Am Großen Priel wäre ich fast über ihn gestolpert, gestern, so gegen Mittag. Er hatte den roten Schnabel im Gefieder versenkt: ein schiffbrüchiger Schwan neben einem toten Fisch.

Die großen und kleinen Gräser ringsum zitterten voller Ehrfurcht;
mein Wiesenschaumkraut neigte vornehm die weißbunten Köpfchen.
Über Deich und Elbe hing tiefe Melancholie, das Quaken der Frösche verstummte und mein Haar senkte sich über beide Augen: ein schwarzbrauner Trauerflor.

Ich sah meinen Schwan die Richtung ändern; er drehte ab
und nahm Kurs auf die Mole. Die oberen Federn seines
Gefieders hoben und senkten sich leicht wie Hände
beim Abschiedswinken. - Ich sah ihn nie wieder.
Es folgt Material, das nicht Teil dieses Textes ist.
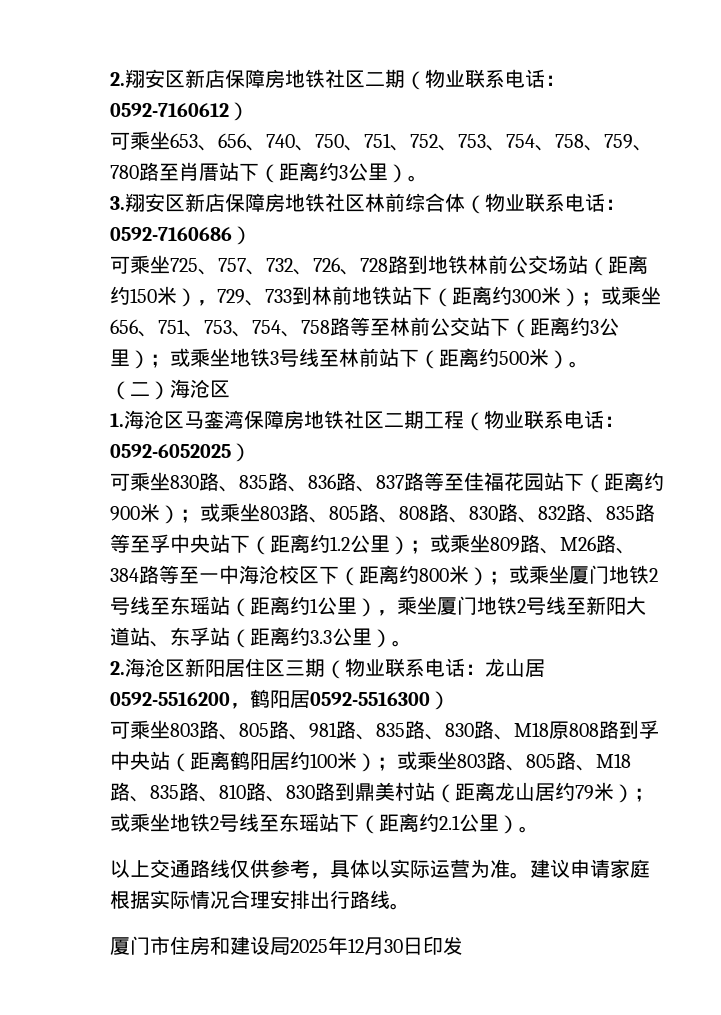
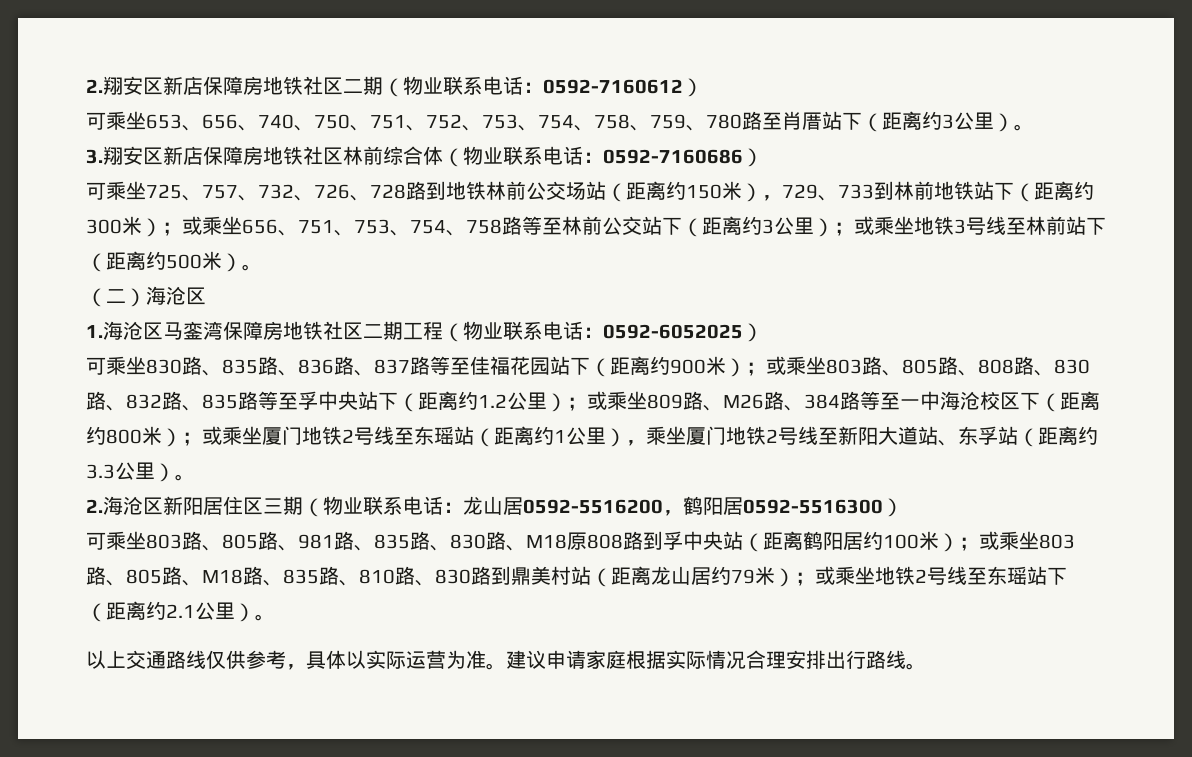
[110,936,463,955] // 厦门市住房和建设局2025年12月30日印发 -> (926, 666) none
Mein Schwan ließ Kopf und Hals tief in die Elbe sinken;
ich wusste es längst: Meine Seele, kummerblind, wollte ins Wasser.

Dem Gedächtnis folgend, ging ich über das plattgetretene Gras nach Hause – betäubt und glücklich wie eine Soldatin nach
einem großen Krieg.

Schiffbrüchig fühle ich mich seither ohne Herz und Seele, aber neugeboren und stark wie der tote Fisch.